== Segment start ==

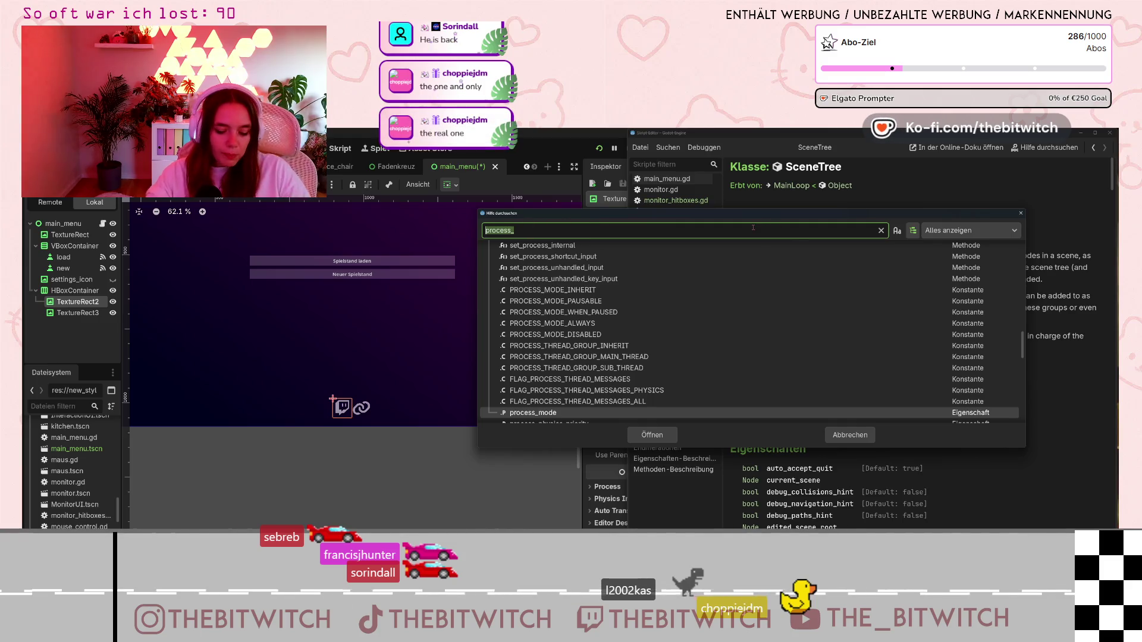
type("link")
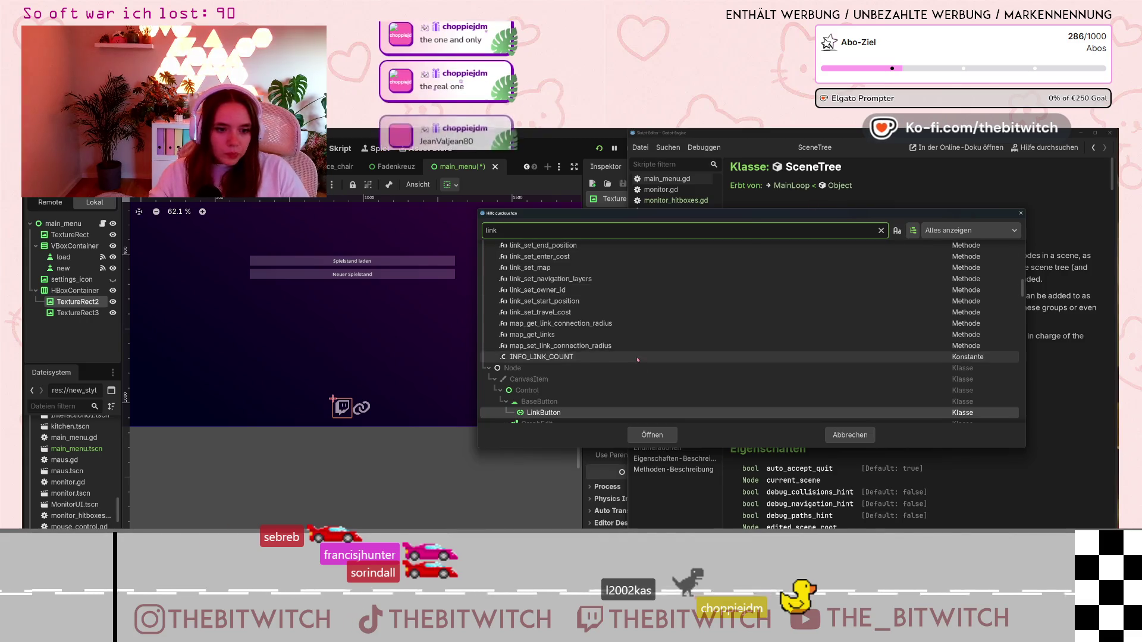
scroll(537, 371, "down", 2)
left_click(537, 370)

== Segment end ==

* _DESCRIPTION OF THE TASK_
Copy the whole of the material above exactly, but not its images.

* _YOUR RESPONSE_
type("link")
scroll(537, 371, "down", 2)
left_click(537, 370)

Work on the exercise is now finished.